In this scenario, “pleasure” becomes one’s “purpose” or “meaning.” Thus, as the moralist within me views the American landscape; as I reflect upon our great abundance, particularly in contrast to our neighbors of South America, Africa, and Asia—who constitute approximately 85% of the world’s population—it seems to me that our identity is very much shaped by our pursuit of pleasure. Apparently then, as our forebears once sought meaning in work as it related to family, community, and region, so now we seek pleasure as our fundamental meaning.
However, I now recall that our forebears wrote “life, liberty, and pleasure,” in an early draft of the Declaration of Independence, as based upon John Locke’s “life, liberty, and property.” Presumably, as their progeny of nearly three centuries later, we are fulfilling their aspirations, whereby life and liberty have been subsumed by pleasure or “happiness,” the word our forebears eventually chose.
Given these initial ramblings regarding Victor Frankl’s observation, I later recognized that Frankl was not establishing an either-or contrast, namely, that purpose is good and pleasure is not; rather, he noted that if “a deep sense of meaning” is lost, then pleasure might distract. But even beyond this recognition, I began to question: Are purpose and pleasure necessarily antithetical? More specifically, are there not pleasures in meaningful pursuits or purposes?

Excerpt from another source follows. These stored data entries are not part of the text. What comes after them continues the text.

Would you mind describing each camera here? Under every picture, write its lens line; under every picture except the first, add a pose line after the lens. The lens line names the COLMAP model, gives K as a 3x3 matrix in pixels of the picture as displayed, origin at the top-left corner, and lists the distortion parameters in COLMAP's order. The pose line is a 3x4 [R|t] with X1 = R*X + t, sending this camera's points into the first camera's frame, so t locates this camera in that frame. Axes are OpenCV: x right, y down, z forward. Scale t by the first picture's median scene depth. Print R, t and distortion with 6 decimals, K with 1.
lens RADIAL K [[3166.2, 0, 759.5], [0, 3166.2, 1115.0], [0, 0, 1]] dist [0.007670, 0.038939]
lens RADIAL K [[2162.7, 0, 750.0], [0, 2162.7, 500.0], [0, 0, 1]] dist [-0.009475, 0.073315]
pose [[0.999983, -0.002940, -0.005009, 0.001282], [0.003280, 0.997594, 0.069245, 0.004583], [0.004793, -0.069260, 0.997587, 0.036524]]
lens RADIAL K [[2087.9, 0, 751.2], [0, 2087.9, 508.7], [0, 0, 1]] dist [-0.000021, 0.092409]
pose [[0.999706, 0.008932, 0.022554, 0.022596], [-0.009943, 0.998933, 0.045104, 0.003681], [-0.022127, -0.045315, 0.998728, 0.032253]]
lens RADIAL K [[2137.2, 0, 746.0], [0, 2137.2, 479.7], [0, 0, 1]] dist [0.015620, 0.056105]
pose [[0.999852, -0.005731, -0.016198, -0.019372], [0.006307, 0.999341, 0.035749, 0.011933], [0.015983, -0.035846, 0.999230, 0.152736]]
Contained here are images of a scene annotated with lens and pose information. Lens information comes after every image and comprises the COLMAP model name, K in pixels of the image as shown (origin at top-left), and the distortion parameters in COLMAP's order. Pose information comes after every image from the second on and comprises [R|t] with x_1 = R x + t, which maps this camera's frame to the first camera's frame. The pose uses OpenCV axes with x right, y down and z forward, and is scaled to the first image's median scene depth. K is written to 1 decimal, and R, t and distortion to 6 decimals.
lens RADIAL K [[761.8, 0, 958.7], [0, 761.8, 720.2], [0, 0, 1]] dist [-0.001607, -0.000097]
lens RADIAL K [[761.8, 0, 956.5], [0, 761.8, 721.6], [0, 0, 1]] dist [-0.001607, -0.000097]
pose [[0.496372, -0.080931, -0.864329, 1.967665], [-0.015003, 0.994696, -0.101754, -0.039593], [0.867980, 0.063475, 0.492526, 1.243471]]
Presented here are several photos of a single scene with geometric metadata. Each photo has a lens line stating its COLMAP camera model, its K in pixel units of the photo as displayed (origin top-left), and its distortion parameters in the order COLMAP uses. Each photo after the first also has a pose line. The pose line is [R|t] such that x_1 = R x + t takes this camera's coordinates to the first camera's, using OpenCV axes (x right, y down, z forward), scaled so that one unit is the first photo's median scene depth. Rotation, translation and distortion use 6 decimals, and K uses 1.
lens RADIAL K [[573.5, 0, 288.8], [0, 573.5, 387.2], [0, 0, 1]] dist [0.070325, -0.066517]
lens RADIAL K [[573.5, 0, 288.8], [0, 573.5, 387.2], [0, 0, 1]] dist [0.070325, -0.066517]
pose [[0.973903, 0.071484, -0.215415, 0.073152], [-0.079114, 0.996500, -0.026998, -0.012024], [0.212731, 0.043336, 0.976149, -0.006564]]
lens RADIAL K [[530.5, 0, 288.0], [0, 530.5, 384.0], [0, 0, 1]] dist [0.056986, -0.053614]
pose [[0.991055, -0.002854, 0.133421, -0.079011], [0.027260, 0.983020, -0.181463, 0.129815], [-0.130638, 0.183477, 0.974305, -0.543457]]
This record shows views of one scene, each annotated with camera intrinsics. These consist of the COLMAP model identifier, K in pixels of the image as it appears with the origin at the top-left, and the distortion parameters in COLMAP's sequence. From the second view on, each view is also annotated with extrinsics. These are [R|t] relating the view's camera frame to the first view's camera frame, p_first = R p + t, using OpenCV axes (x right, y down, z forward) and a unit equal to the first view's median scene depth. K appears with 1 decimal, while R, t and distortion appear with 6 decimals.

In asking this question, I was not being rhetorical, particularly as my mind turned to those ancient accounts of Genesis 1-2; for there we read that humankind was given the “blessed tasks” of being fruitful and multiplying, of subduing and having dominion (i.e., but not abusing), and of tending. Implicit in these “blessed tasks,” I think but cannot prove, were pleasures beyond my imagining: What could be more marvelous, more pleasurable than a garden, which produced a vast variety of flora and fauna, beyond enumeration, needing “cultivation” and “watching”? Even for those of us who are not gardeners, such would be wondrous—but the wonder is gone, because we sought control, because we sought to be vying gods (Genesis 3:5).
Given our present world (including Putin, the latest vying god), Jesus redirected us: instead of focusing upon the commands of creation, He commanded love and its triangulation: we shall first love our Creator, and then our neighbor as ourselves (Mark 12:29-31), and once within the flow of this triangle, love moves back and forth between the three—forever, I think.
Whether or not Frankl would have agreed with Jesus, I do not know, but I do think he had the correct order: meaningful purpose precedes meaningful pleasure.